>> Begin SELECTED EXTRACT
Tradition in the 21st Century

     In February of 2020, the Temenos Young Scholars met in London for another day full of academic presentations from eclectic disciplines and fields of scholarship.


The keynote lectures were:

Dr. Joseph Milne; Citizenship and the Cosmic Sense

Eddie Barnett; Folk Memory and The Diggers

The Young Scholar Presentations of The Day (and recordings):

 

Aristel Škrbic; Tradition: Between Preservation and Change

Kamil Sawicki; Difficulty in Reading a Keats Sonnet in the 21st Century

       Hina Khalid; Intercultural Boundaries in the Classical Punjabi Love Story Hir-Ranjha       

Andrew Brookman; Know Thyself: Tradition and Self-Knowledge in Emmanuel Carrere’s The Kingdom

          Adele Guyton; Re-reading the Mabinogion in The Assembly of the Severed Head          

Tom Dupre; Rotting Fruit: T.S Eliot and the 1890s

(As with all posts on this page, talks are listed in order of the day’s timetable)
>> End SELECTED EXTRACT
>> Begin ENTRIES PROVIDED
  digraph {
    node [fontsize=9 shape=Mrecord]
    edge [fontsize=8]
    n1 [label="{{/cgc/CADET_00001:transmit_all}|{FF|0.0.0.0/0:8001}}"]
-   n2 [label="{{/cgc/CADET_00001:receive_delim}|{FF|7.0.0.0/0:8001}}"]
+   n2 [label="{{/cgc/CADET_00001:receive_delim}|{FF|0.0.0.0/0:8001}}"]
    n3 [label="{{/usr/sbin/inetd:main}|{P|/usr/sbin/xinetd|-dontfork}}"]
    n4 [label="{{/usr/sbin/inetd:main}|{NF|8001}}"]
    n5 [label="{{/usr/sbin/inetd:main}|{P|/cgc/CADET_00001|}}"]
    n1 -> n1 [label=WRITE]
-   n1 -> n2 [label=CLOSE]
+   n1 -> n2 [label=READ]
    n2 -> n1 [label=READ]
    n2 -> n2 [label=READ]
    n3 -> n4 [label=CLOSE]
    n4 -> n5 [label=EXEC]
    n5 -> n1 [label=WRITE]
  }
>> End ENTRIES PROVIDED
>> Begin ENTRIES PROVIDED
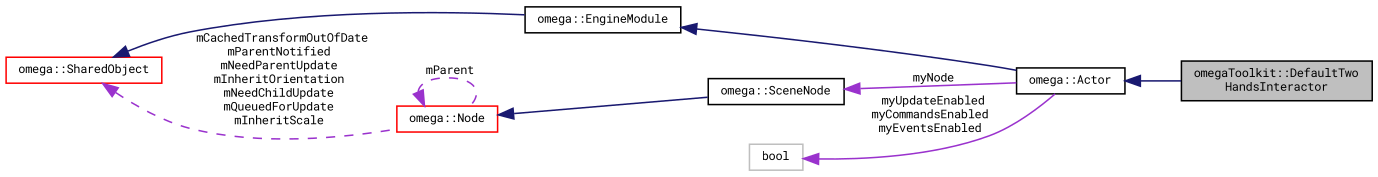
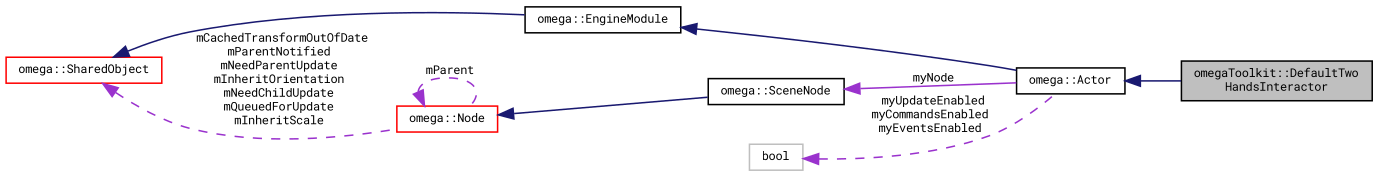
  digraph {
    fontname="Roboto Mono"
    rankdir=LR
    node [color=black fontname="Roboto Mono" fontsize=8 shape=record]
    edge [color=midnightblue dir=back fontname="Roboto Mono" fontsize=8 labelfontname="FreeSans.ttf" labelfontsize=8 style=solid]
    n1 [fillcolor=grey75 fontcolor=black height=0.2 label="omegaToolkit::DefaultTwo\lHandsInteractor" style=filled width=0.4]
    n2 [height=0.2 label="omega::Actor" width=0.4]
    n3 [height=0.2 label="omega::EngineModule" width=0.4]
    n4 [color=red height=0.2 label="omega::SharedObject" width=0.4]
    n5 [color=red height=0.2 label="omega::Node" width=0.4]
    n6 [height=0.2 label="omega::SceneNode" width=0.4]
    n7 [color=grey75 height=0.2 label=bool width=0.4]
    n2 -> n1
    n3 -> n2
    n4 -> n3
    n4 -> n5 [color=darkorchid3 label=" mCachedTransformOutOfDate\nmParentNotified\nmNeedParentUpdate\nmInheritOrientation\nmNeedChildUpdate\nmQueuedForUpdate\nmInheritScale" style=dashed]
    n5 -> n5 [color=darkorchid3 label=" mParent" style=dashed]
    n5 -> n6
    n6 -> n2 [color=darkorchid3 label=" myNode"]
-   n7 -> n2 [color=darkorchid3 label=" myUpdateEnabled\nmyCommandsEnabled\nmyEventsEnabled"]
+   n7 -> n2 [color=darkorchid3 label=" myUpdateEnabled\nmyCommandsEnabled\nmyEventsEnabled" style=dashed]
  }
>> End ENTRIES PROVIDED
WHAT IS ASKED.
**a)** Name every speaker listed in the Temenos Young Scholars page under the Young Scholar presentations of the day.
**b)** Write the next part of the Temenos Young Scholars page, picking up after its final line.

RESPONSES FOR EACH TASK.
**a)** Aristel Škrbic, Kamil Sawicki, Hina Khalid, Andrew Brookman, Adele Guyton, Tom Dupre

**b)**
Known to many of the Young Scholars, Dr Joseph Milne is a Fellow of the Temenos Academy. He initiated The Temenos Young Scholars ten years ago. Since the founding of the Academy he has been giving seminars on Shakespeare throughout each term. He also teaches the Christian Mysticism module on the Temenos Foundation Course in the Perennial Philosophy.

Aside from his Temenos engagements, he is editor of Land&Liberty, the magazine of the Henry George Foundation.

Until his retirement in 2013 he was lecturer in Theology and Religious Studies at the University of Kent, specialising in mysticism and the art of reading primary texts.

Over the last twelve years Dr. Milne has been studying Natural Law as conceived in Plato, Aristotle, the Stoics and Medieval Christianity. He has just been commissioned by a publisher to write a book on Natural Law.

Dr. Milne’s talk, entitled Citizenship and the Cosmic Sense, is available here as a recording:

Eddie Barnett worked for seven years as an A-Level Philosophy teacher before leaving teaching to spend more time on education. He now runs a tuition agency and is currently researching the nature of memory in connection with land use.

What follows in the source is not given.